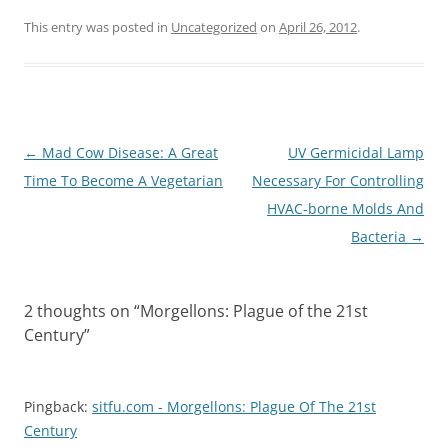
This entry was posted in
Uncategorized
on
April 26, 2012
.
Post
←
Mad Cow Disease: A Great
UV Germicidal Lamp
navigation
Time To Become A Vegetarian
Necessary For Controlling
HVAC-borne Molds And
Bacteria
→
2 thoughts on “
Morgellons: Plague of the 21st
Century
”
Pingback:
sitfu.com - Morgellons: Plague Of The 21st
Century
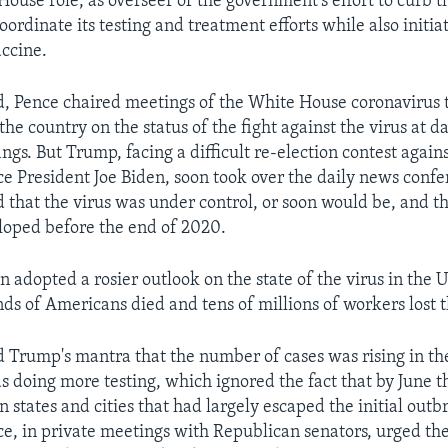
House role, as overseer of the government's effort to curb t
oordinate its testing and treatment efforts while also initia
accine.
d, Pence chaired meetings of the White House coronavirus 
he country on the status of the fight against the virus at da
ings. But Trump, facing a difficult re-election contest again
e President Joe Biden, soon took over the daily news conf
d that the virus was under control, or soon would be, and t
loped before the end of 2020.
n adopted a rosier outlook on the state of the virus in the U
ds of Americans died and tens of millions of workers lost t
 Trump's mantra that the number of cases was rising in th
s doing more testing, which ignored the fact that by June t
n states and cities that had largely escaped the initial out
ce, in private meetings with Republican senators, urged th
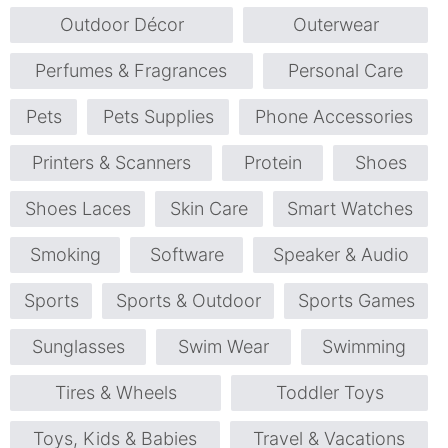
Outdoor Décor
Outerwear
Perfumes & Fragrances
Personal Care
Pets
Pets Supplies
Phone Accessories
Printers & Scanners
Protein
Shoes
Shoes Laces
Skin Care
Smart Watches
Smoking
Software
Speaker & Audio
Sports
Sports & Outdoor
Sports Games
Sunglasses
Swim Wear
Swimming
Tires & Wheels
Toddler Toys
Toys, Kids & Babies
Travel & Vacations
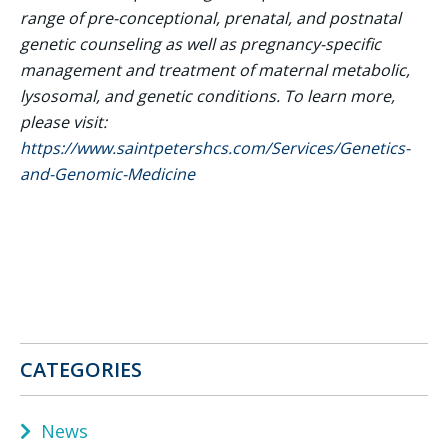
range of pre-conceptional, prenatal, and postnatal
genetic counseling as well as pregnancy-specific
management and treatment of maternal metabolic,
lysosomal, and genetic conditions. To learn more,
please visit:
https://www.saintpetershcs.com/Services/Genetics-
and-Genomic-Medicine
CATEGORIES
News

◆ **TASK DIRECTIONS**
With the images omitted, output all entries exactly as given.

◆ **TASK SOLUTION**
This entry was posted in
Uncategorized
on
April 26, 2012
.
Post
←
Mad Cow Disease: A Great
UV Germicidal Lamp
navigation
Time To Become A Vegetarian
Necessary For Controlling
HVAC-borne Molds And
Bacteria
→
2 thoughts on “
Morgellons: Plague of the 21st
Century
”
Pingback:
sitfu.com - Morgellons: Plague Of The 21st
Century
House role, as overseer of the government's effort to curb t
oordinate its testing and treatment efforts while also initia
accine.
d, Pence chaired meetings of the White House coronavirus 
he country on the status of the fight against the virus at da
ings. But Trump, facing a difficult re-election contest again
e President Joe Biden, soon took over the daily news conf
d that the virus was under control, or soon would be, and t
loped before the end of 2020.
n adopted a rosier outlook on the state of the virus in the U
ds of Americans died and tens of millions of workers lost t
 Trump's mantra that the number of cases was rising in th
s doing more testing, which ignored the fact that by June t
n states and cities that had largely escaped the initial out
ce, in private meetings with Republican senators, urged th
Outdoor Décor
Outerwear
Perfumes & Fragrances
Personal Care
Pets
Pets Supplies
Phone Accessories
Printers & Scanners
Protein
Shoes
Shoes Laces
Skin Care
Smart Watches
Smoking
Software
Speaker & Audio
Sports
Sports & Outdoor
Sports Games
Sunglasses
Swim Wear
Swimming
Tires & Wheels
Toddler Toys
Toys, Kids & Babies
Travel & Vacations
range of pre-conceptional, prenatal, and postnatal
genetic counseling as well as pregnancy-specific
management and treatment of maternal metabolic,
lysosomal, and genetic conditions. To learn more,
please visit:
https://www.saintpetershcs.com/Services/Genetics-
and-Genomic-Medicine
CATEGORIES
News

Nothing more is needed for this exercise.